**Exercise prompt:**
Put the lines below into a Markdown table with two columns, Number for the row number and Line for the line itself, leaving out blank lines. Include only the lines starting with the one that contains "Eyes on the blood-pressure" and going on through the one that contains "Reading: value=10.5 unit=A".

**Data to process:**
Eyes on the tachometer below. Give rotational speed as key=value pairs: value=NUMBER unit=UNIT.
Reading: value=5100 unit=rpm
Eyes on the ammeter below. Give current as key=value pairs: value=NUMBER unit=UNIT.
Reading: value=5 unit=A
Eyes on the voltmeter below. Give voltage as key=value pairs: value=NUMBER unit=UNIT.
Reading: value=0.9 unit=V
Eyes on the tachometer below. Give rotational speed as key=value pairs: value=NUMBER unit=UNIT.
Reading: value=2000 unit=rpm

* * *

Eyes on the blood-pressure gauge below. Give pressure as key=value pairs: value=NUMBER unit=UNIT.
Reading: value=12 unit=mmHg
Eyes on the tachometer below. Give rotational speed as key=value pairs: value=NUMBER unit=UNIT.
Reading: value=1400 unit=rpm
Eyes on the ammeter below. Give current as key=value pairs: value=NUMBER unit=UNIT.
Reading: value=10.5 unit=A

**Task result:**
| Number | Line |
|---|---|
| 1 | Eyes on the blood-pressure gauge below. Give pressure as key=value pairs: value=NUMBER unit=UNIT. |
| 2 | Reading: value=12 unit=mmHg |
| 3 | Eyes on the tachometer below. Give rotational speed as key=value pairs: value=NUMBER unit=UNIT. |
| 4 | Reading: value=1400 unit=rpm |
| 5 | Eyes on the ammeter below. Give current as key=value pairs: value=NUMBER unit=UNIT. |
| 6 | Reading: value=10.5 unit=A |